8.00 – 9.00 pm: Fabio Pusateri — Internal modes for quadratic Klein-Gordon in 3d

Abstract: We consider quadratic Klein-Gordon equations with an external potential $V$ in $3+1$ space-time dimensions. We assume that $V$ is generic and decaying, and that the operator $- \Delta + V + m^2$ has an eigenvalue $\lambda^2 < m^2$. This is a so-called + ‘internal mode’ and gives rise to time-periodic localized solutions of the linear flow. Our main result shows that small nonlinear solutions slowly decay as the energy is transferred from the internal mode to the continuous spectrum, provided a natural Fermi golden rule holds. We obtain very precise asymptotic information including sharp rates of decay and the growth of weighted norms. Our results extend the seminal work of Soffer-Weinstein for cubic nonlinearities. This is joint work with Tristan Léger (Princeton University).

Thursday, January 20

1.15 – 2.15 pm: Eliot Pacherie — On the stability of the Ginzburg-Landau vortex

Abstract: We investigate the orbital stability of the Ginzburg-Landau vortex of degree one for the Gross-Pitaevskii equation in dimension two. Our main result is a nonlinear coercivity estimate on the renormalized energy, from which we can deduce the stability. This is a joint ork with Philippe Gravejat and Didier Smets.
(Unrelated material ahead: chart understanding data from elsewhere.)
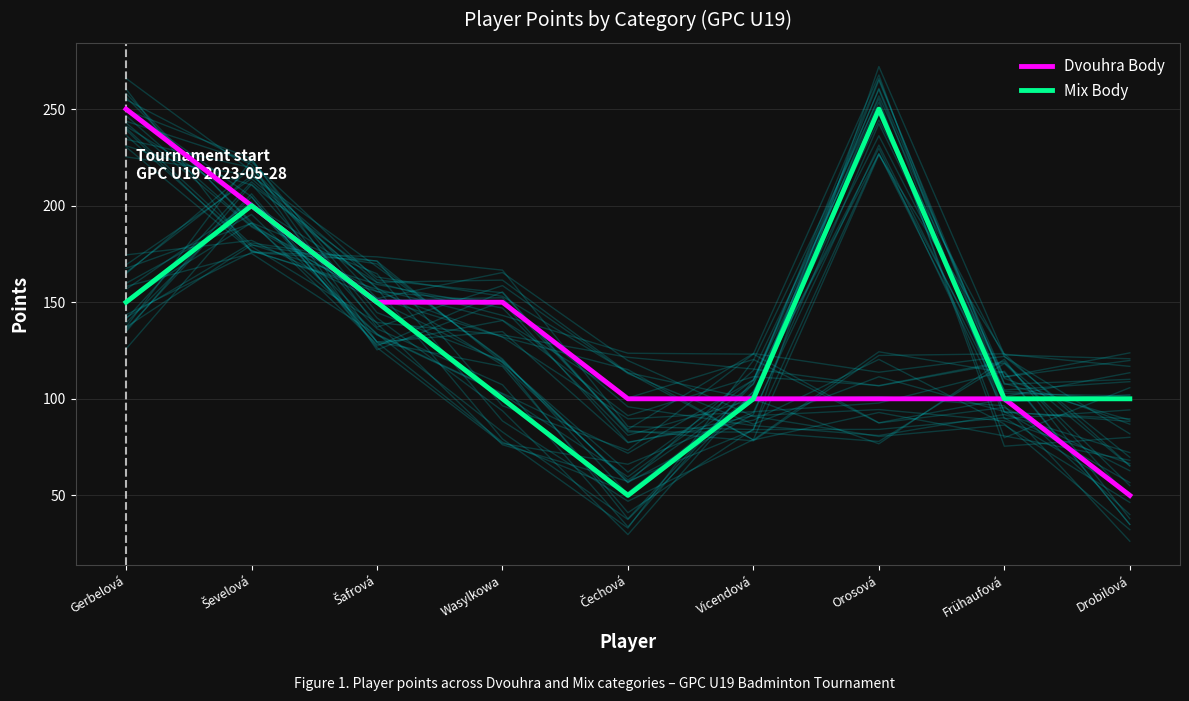

What are all the series names shown in the legend?

Dvouhra Body, Mix Body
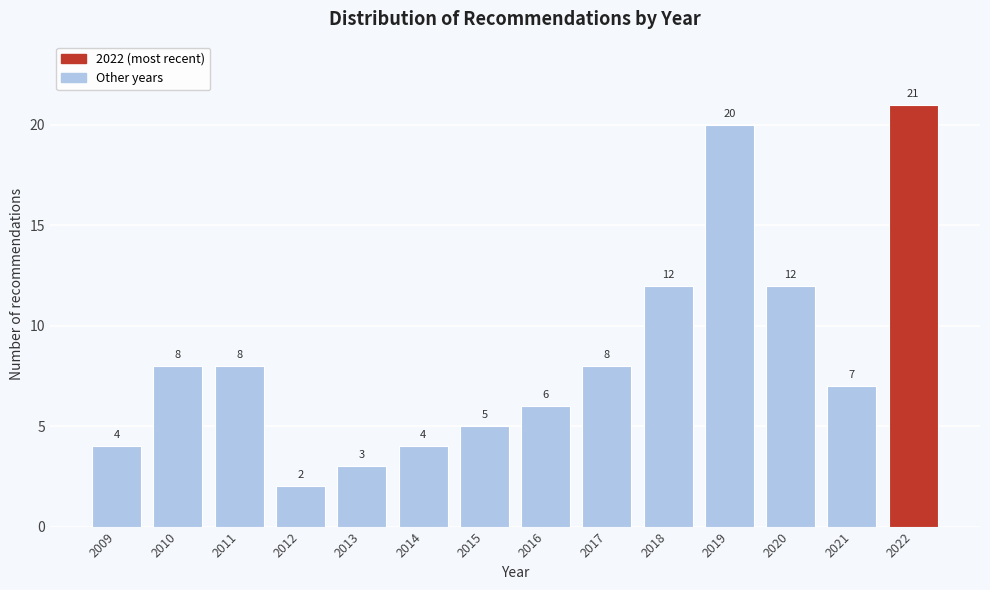

Reading left to right, what are all the values shown in this chart?

2009=4	2010=8	2011=8	2012=2	2013=3	2014=4	2015=5	2016=6	2017=8	2018=12	2019=20	2020=12	2021=7	2022=21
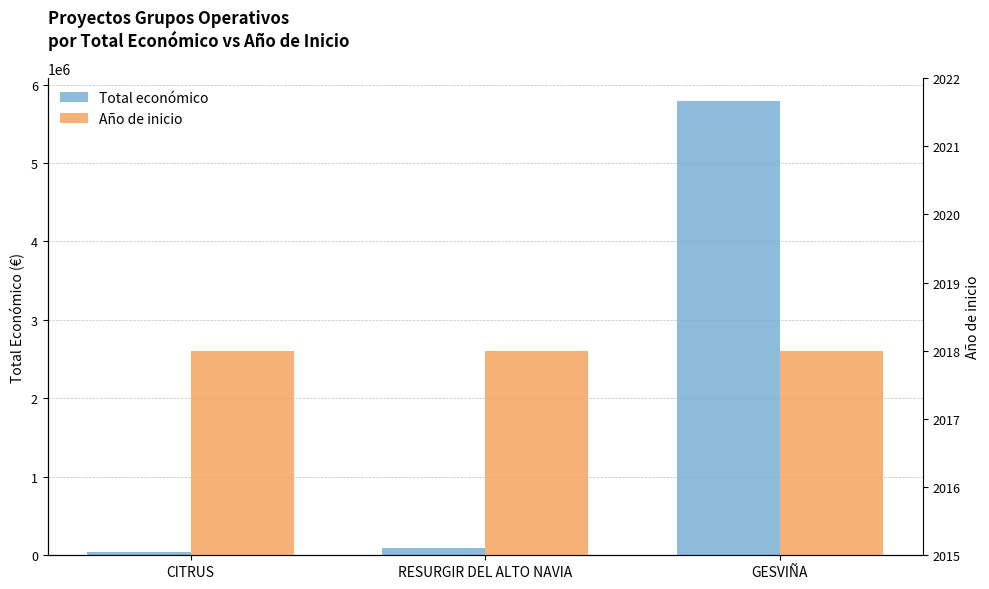

What position from the right is GESVIÑA?

1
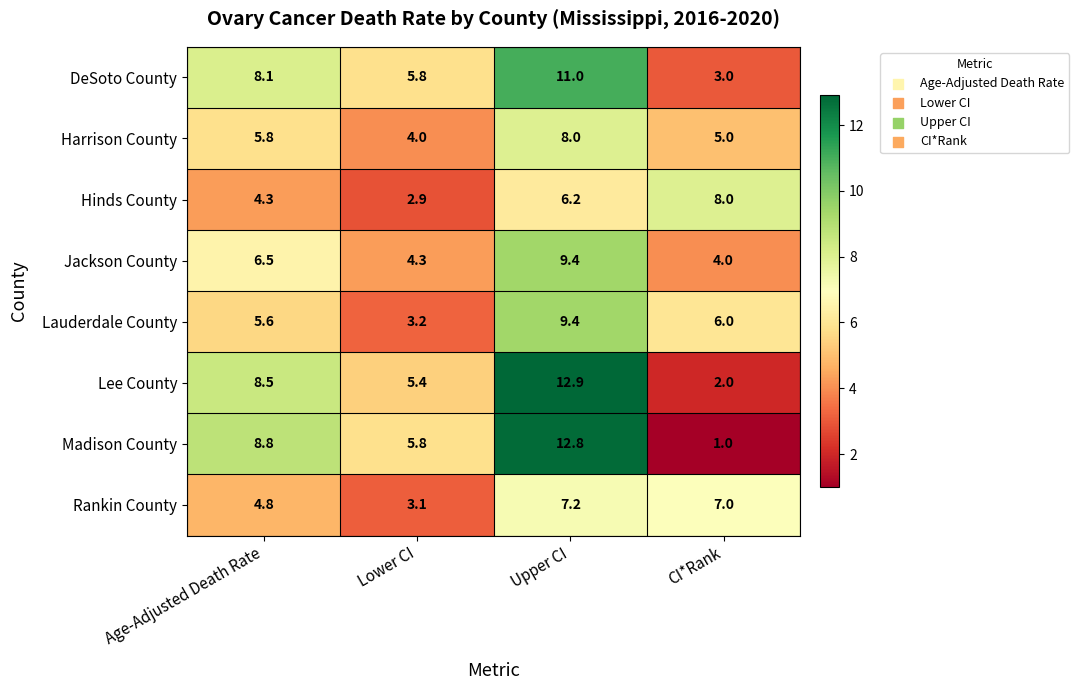

The Lauderdale County series shows 9.1 at CI*Rank. True or false?

False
6.15 – 7.15 pm: Andrew Lawrie — The soliton resolution conjecture for equivariant wave maps

Abstract: I will present joint work with Jacek Jendrej (CRNS, Sorbonne Paris Nord) on equivariant wave maps with values in the two-sphere. We prove that every finite energy equivariant wave map resolves, as time passes, into a superposition of decoupled harmonic maps and radiation, settling the soliton resolution conjecture for this equation. As a byproduct of our analysis we also prove that there are no elastic collisions between pure multi-solitons. We will discuss some of the motivations behind soliton resolution and some of the techniques involved in the proof.

8.00 – 9.00 pm: Benoit Pausader — Global existence for the Euler-Coriolis system

Abstract: For the 3D incompressible Euler equation, a distinguished solution is the flow leading to rigid rotation about an axis u(x,y,z)=(-y,x,0). We show that this solution is stable under small axisymmetric perturbations, and that the perturbations exist globally and scatter linearly back to the equilibrium through a dispersive effect induced by the linearized Euler-Coriolis equations.